Il padiglione austriaco si situa in una zona ideale per concretizzare questa proposta. A differenza dell’entrata diretta ai Giardini si erge infatti all’estremità nord, sull’isola di Sant’Elena. Da quel punto, grazie a una scala temporanea si può osservare al di là dal muro, la stretta striscia di terreno incolto e invaso dalla vegetazione, incuneata tra la parete esterna del padiglione e il muro di cinta del parco. La scala non porta al quartiere residenziale ma si ferma al confine: né la Biennale né l’amministrazione cittadina hanno approvato un passaggio o una passerella dal padiglione austriaco al quartiere adiacente.

padiglione austriaco alla biennal di venezia 2023
Il padiglione austriaco alla Biennale di Architettura 2023 è stato realizzato dal collettivo di architettura AKT. Keystone

Intanto, mentre la Svizzera apre un passaggio al padiglione vicino senza toccare un terreno di terzi, il nostro vicino orientale esige addirittura un ponte verso il mondo esterno ai Giardini.

Sebbene non sia stato portato a compimento, il cantiere aperto e l’impressionante divenire di questa idea transfrontaliera documentata nel dettaglio dal padiglione austriaco rappresentano il contributo più coraggioso. La manifestazione di accompagnamento austriaca intitolata “Participazione/ Beteiligung”Collegamento esterno si svolge al di fuori del perimetro dei Giardini e lontano dalla vasta mostra di architettura, nel bel mezzo del quartiere residenziale.

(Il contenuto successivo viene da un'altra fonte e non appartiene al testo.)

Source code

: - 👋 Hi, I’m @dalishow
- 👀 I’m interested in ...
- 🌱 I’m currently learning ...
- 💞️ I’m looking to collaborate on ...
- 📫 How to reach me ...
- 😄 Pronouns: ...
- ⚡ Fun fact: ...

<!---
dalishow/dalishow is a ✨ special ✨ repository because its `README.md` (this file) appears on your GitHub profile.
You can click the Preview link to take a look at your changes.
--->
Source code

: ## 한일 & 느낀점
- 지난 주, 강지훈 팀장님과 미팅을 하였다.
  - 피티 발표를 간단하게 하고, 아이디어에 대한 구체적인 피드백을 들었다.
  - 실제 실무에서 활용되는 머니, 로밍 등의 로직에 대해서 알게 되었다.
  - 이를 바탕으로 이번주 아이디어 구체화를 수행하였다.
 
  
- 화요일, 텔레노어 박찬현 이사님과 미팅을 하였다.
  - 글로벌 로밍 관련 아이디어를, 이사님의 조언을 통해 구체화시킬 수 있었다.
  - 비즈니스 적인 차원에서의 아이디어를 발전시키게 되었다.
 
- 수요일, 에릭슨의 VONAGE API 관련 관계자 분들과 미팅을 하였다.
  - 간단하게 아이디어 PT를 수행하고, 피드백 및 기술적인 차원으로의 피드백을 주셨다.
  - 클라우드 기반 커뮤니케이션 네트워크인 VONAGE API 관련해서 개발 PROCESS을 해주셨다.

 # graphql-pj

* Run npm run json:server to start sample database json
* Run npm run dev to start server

18. Biennale di Architettura di Venezia, Giardini (padiglioni nazionali) e Arsenale (mostra tematica e ulteriori padiglioni nazionali), fino al 26 novembre 2023.

“Neighbours”Collegamento esterno, contributo svizzero, con il sostegno di Pro Helvetia con programma di accompagnamento e pubblicazione del libro recante lo stesso titolo.

All’Arsenale si possono ammirare due ulteriori contributi svizzeri alla 18. Biennale di Architettura: un’installazione spaziale e dei film di “laboratoire d’architecture”, Ginevra, come pure proiezioni cinematografiche di Ursula Biemann, Zurigo.

A Venezia i docu-fictional di Biemann sono attualmente inseriti anche nell’interessante mostra “Everybody Talks About the Weather” della Fondazione Prada.